Another Year of Traveling — Part Two (On Land: Batanes, Philippines)
On the northernmost tip of the Philippines, not very far away from Taiwan, there is a group of 10 islands—only the largest three are inhabited—called Batanes islands. It’s known to be a weather-swept place, where all the typhoons pass through. The indigenous people are called Ivatan and have their own language and, I would say, their own culture as well.
I have traveled around in the Philippines and been to quite a number of provinces; this place is extremely different from any other I have seen, in terms of its people, landscape, and environment.
It was still dark when we left our apartment in Eastwood, Manila—a property that we bought four years ago, with the goal of eventually renting it out to expats and tourists. Our 2 hours in a small turboprop aircraft roared by and before we knew it, we had landed on what felt like another planet. The place was quiet except for the sound of tricycles, which was the mode of transportation on the island. The rhythm was slow and people greeted each other on the streets. No honking horns, no bustling traffic. If you are looking for a party or go-go girls, then this is not the place for you; you won’t find either here.
We decided to rent a motorbike at the only gas station on the island. And it was just the right way to see the province. The virgin landscape reminded me a little of being in Ireland, just a touch warmer. The beaches and the coasts were undeveloped, a conscious decision taken by the local government in order to preserve the natural resources in the area.
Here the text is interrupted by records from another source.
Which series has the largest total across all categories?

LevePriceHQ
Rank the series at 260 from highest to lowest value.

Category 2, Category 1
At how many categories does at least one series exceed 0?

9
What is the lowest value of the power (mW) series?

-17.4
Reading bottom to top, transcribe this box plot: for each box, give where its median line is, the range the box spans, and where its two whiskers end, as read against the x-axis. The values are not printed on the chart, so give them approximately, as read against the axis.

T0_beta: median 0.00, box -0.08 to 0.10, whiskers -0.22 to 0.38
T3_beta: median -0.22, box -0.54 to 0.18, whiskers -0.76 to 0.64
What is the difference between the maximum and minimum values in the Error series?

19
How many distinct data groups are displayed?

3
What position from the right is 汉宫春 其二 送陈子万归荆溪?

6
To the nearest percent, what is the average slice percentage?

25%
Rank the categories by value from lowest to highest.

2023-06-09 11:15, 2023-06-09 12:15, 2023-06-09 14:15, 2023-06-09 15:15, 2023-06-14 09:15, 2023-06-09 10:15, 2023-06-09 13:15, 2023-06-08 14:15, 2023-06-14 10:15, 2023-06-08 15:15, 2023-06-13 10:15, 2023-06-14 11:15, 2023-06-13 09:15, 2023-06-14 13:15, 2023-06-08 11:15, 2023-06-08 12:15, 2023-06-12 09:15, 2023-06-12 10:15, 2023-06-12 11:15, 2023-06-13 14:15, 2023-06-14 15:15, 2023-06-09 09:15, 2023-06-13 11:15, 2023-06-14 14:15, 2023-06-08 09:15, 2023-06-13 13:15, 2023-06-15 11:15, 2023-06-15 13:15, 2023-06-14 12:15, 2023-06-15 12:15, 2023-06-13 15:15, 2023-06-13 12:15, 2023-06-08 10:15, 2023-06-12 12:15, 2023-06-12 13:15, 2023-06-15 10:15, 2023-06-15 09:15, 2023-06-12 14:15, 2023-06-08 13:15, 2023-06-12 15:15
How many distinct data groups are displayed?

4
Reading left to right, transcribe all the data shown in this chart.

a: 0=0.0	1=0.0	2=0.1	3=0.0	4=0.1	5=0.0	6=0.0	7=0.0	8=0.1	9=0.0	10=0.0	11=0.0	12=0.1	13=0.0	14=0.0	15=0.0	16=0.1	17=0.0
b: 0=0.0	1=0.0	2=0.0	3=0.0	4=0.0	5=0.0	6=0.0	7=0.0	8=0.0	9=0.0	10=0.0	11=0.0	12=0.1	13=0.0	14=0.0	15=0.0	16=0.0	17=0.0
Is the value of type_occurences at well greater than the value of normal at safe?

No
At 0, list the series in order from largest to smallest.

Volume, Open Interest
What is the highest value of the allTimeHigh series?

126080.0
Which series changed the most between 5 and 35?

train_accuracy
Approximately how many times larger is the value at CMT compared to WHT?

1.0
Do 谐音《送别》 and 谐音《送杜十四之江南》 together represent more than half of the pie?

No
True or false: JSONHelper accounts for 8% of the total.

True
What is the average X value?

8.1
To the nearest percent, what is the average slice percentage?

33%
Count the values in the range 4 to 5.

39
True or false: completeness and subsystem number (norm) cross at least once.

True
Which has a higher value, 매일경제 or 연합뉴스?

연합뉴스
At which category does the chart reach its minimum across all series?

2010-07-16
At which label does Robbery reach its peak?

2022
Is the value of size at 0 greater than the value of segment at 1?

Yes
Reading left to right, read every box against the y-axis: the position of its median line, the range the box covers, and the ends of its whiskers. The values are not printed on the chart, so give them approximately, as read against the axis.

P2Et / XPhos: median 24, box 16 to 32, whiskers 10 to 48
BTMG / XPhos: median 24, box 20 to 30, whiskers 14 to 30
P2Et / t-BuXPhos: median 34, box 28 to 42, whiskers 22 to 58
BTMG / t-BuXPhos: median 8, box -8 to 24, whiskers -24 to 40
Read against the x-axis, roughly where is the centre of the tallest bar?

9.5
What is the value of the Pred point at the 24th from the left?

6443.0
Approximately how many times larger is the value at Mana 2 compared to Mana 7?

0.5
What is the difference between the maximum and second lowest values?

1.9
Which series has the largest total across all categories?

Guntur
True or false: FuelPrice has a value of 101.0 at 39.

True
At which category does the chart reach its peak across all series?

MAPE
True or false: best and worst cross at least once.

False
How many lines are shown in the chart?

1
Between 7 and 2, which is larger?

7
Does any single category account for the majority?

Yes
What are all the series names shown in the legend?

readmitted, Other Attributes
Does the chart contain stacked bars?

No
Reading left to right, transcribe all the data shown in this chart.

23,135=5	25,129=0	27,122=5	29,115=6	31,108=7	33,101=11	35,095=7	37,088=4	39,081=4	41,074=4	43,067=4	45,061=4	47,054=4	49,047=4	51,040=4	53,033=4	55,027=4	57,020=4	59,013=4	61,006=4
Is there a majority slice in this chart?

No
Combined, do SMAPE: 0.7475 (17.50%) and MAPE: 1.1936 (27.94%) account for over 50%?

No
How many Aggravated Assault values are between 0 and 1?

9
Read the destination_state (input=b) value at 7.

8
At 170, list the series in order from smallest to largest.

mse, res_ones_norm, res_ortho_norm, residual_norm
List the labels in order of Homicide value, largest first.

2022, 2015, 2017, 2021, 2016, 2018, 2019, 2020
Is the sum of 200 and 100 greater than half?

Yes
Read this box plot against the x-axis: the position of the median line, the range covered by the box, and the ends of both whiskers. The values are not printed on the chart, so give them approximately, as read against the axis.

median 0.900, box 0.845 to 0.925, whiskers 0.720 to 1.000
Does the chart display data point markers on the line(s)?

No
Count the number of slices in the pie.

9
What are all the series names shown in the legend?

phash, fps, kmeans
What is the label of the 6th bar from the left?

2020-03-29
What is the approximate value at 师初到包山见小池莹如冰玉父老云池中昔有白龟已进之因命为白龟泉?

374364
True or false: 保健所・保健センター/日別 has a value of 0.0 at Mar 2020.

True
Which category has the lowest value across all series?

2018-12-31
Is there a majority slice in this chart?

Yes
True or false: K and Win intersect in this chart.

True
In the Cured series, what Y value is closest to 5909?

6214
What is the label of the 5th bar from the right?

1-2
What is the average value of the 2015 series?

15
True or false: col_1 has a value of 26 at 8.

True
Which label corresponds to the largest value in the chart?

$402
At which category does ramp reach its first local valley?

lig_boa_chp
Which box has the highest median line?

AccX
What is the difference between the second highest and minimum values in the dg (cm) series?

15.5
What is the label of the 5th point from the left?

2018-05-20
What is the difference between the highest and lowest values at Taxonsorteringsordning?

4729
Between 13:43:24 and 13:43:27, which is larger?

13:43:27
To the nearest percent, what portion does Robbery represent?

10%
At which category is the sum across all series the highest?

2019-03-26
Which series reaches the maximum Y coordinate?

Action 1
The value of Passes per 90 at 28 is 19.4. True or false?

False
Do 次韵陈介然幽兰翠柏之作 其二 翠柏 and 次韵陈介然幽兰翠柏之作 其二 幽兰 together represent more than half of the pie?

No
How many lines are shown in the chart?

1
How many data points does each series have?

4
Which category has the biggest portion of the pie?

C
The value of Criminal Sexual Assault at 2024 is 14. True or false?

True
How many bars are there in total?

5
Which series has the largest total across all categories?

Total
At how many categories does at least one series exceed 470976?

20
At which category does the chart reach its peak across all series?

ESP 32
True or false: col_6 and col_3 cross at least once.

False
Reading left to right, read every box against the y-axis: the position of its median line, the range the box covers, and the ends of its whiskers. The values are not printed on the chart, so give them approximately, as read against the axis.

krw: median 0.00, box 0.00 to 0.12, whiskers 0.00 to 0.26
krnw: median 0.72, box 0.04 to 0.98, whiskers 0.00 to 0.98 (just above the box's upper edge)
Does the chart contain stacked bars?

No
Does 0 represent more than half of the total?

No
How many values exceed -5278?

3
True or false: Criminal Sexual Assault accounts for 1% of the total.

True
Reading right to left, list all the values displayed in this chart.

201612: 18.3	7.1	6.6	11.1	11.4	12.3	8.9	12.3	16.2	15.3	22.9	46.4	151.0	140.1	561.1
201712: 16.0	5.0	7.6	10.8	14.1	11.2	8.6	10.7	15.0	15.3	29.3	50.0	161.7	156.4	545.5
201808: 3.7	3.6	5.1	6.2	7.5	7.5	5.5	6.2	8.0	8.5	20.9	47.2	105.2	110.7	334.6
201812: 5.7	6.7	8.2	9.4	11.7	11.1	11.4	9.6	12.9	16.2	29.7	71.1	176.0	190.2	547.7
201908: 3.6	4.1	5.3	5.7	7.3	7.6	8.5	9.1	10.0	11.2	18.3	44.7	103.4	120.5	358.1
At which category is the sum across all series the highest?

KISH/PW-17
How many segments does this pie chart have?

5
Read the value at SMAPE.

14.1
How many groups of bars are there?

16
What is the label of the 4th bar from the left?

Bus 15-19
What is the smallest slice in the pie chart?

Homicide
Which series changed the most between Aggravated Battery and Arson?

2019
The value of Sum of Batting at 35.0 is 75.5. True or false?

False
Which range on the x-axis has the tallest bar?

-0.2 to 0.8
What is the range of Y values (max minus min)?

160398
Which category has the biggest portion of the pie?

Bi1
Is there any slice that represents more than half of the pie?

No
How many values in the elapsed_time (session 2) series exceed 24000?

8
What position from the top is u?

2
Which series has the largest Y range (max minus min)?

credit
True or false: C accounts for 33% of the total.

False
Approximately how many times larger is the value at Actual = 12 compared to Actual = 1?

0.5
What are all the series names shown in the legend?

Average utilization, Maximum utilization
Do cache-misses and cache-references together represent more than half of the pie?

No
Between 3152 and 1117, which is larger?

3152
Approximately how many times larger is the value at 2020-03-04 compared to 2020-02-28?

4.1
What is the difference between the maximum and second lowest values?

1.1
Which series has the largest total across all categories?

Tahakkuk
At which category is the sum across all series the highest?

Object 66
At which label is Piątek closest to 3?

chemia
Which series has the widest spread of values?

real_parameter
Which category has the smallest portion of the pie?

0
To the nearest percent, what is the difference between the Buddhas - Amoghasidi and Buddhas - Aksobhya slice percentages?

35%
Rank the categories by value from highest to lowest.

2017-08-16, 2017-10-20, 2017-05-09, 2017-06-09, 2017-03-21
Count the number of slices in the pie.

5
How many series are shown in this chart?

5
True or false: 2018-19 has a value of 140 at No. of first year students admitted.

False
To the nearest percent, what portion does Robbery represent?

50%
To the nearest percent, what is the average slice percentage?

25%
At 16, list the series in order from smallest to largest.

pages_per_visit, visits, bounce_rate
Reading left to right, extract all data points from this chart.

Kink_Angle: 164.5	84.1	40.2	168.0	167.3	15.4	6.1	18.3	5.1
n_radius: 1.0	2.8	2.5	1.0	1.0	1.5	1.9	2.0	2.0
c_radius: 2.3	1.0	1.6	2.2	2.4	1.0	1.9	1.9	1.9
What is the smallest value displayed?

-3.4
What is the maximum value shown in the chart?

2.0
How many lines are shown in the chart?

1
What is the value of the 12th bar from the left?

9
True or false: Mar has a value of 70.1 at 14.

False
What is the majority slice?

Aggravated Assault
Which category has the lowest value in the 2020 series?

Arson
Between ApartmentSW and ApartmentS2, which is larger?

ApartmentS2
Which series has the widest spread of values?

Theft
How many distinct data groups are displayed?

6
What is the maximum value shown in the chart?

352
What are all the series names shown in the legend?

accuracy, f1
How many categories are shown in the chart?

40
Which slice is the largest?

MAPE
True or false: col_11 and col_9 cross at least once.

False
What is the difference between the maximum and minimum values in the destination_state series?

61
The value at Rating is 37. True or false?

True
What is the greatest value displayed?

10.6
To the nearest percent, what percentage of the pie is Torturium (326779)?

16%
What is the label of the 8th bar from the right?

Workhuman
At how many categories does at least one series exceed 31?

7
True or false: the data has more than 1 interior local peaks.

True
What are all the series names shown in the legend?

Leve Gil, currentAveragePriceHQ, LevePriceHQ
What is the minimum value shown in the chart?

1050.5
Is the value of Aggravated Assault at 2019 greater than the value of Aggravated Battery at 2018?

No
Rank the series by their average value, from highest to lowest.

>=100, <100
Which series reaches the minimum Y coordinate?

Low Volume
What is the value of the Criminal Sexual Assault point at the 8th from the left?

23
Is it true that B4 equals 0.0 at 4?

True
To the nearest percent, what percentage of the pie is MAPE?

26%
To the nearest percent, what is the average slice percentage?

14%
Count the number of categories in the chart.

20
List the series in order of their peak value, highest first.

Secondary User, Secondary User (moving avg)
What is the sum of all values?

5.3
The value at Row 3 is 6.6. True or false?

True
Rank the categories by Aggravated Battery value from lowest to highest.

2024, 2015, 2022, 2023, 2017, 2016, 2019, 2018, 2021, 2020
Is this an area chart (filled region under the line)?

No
No beach resorts were allowed to be built seaside and only the local Ivatan people had the right to own property on the island.
While I normally don’t go diving when I’m on vacation, we wanted to do so in this case, partly because of the clear waters that we could see and in part due to curiosity. We didn’t have enough time, though, and it was more expensive to dive in Batanes compared to other places in the Philippines. Nevertheless, we went to interview the owner of the only “dive center” in Batanes. In typical Ivatan fashion, he just provided us with information without trying to sell us a trip: the reefs are very varied in topography, fish life, and colors. Oh well, next time…
During our four-day stay in Batanes—which was far too short, by the way—I did not see any other foreigners in the province, just some local tourists. It seems that foreign visitors didn’t want to travel this far only to encounter calmness and nature. Or perhaps they were put off by its reputation of being a typhoon-infested area. Whatever their reason, it suits me just fine. Maybe I should not tell people about this undiscovered gem, where everyone treated one another kindly and with mutual respect. No one overcharges, so big-city haggling is akin to an insult. They always had change for any denomination and they would even run after you just to give you back the tip that you tried to leave on the table.